- [What to produce]: Reproduce the passage of the olympiad solution text between "Due to symmetry" and "DMC$. (2 points)", inclusive, without any change.

[Study text Boundary: Start]

Macedonian Mathematical Olympiad

Due to symmetry reasons, it is enough to show that $KP\parallel MC$ holds.

First we show that the quadrilateral $ACMD$ is inscribed. (1 point) Namely, let us notice that $B$ lies on the line segment $\overline{CD}$, and $A$ and $M$ are on different sides of the line $CD$. From $\angle BDM=\angle DAB$ and $\angle BCM=\angle BAC$, it follows that $\angle DAC=\angle DAB+\angle BAC=\angle BDM+\angle BCM=180^{\circ }-\angle DMC$. (2 points)

Second, we will show that $B$ and $P$ lie on the same arc which passes through points $A$ and $K$. (1 point) For that purpose, we consider two cases:

first case: the point $P$ lies on the segment $BC$; let us notice that points $A$ and $B$ are on the same side of the line $KP$. Let $E$ denote the intersection of the lines $KB$ and $DM$. We have the sequence of equalities $\angle KBP=\angle DBE=\angle BDE=\angle CDM=\angle CAM=\angle KAP$. Then, from $\angle KBP=\angle KAP$ it follows that the quadrilateral $AKPB$ is inscribed. (1 point)

second case: the point $P$ lies on the segment $AC$; this time the points $A$ and $B$ are on different sides of the line $KP$. Again, let $E$ be the intersection of $KB$ and $DM$. We have the following sequence of equalities $180^{\circ }-\angle KBP=\angle DBE=\angle BDE=\angle CDM=\angle CAM=\angle KAP$, from where it follows that the quadrilateral $AKBP$ is inscribed. (1 point)

Therefore we get $\angle APK=\angle ABK=\angle ADB=\angle ADC=\angle AMC$, with which we confirm that $KP\parallel MC$. (2 points)

[Study text Boundary: End]
[Recorded data Boundary: Start]

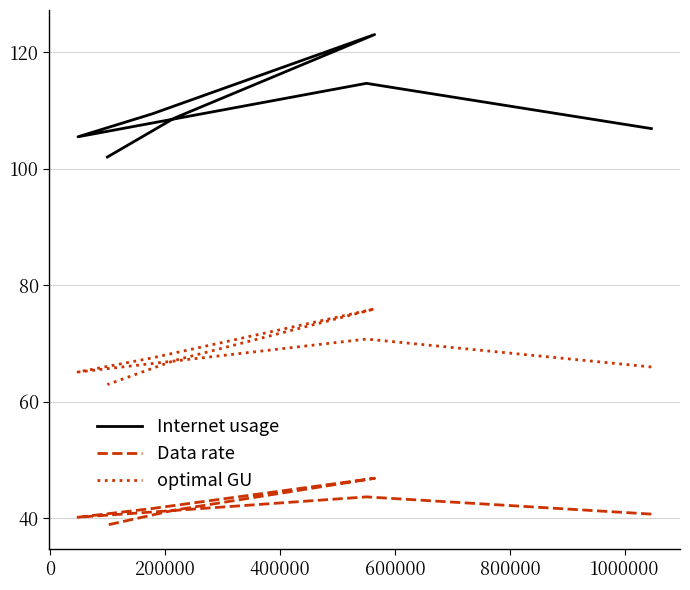

The value of Data rate at 200000 is 19.6. True or false?

False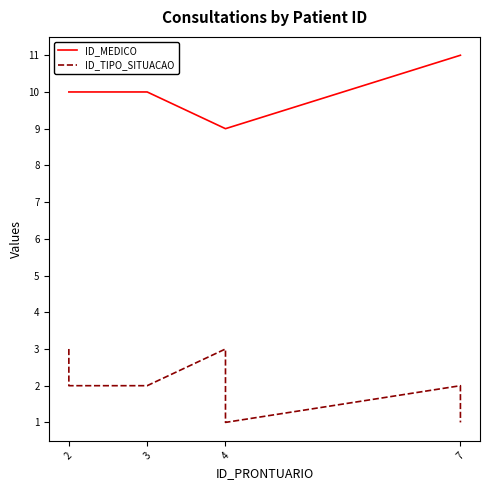

Count the ID_MEDICO values in the range 9 to 11.

7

[Recorded data Boundary: End]

- [Response]:
Due to symmetry reasons, it is enough to show that $KP\parallel MC$ holds.

First we show that the quadrilateral $ACMD$ is inscribed. (1 point) Namely, let us notice that $B$ lies on the line segment $\overline{CD}$, and $A$ and $M$ are on different sides of the line $CD$. From $\angle BDM=\angle DAB$ and $\angle BCM=\angle BAC$, it follows that $\angle DAC=\angle DAB+\angle BAC=\angle BDM+\angle BCM=180^{\circ }-\angle DMC$. (2 points)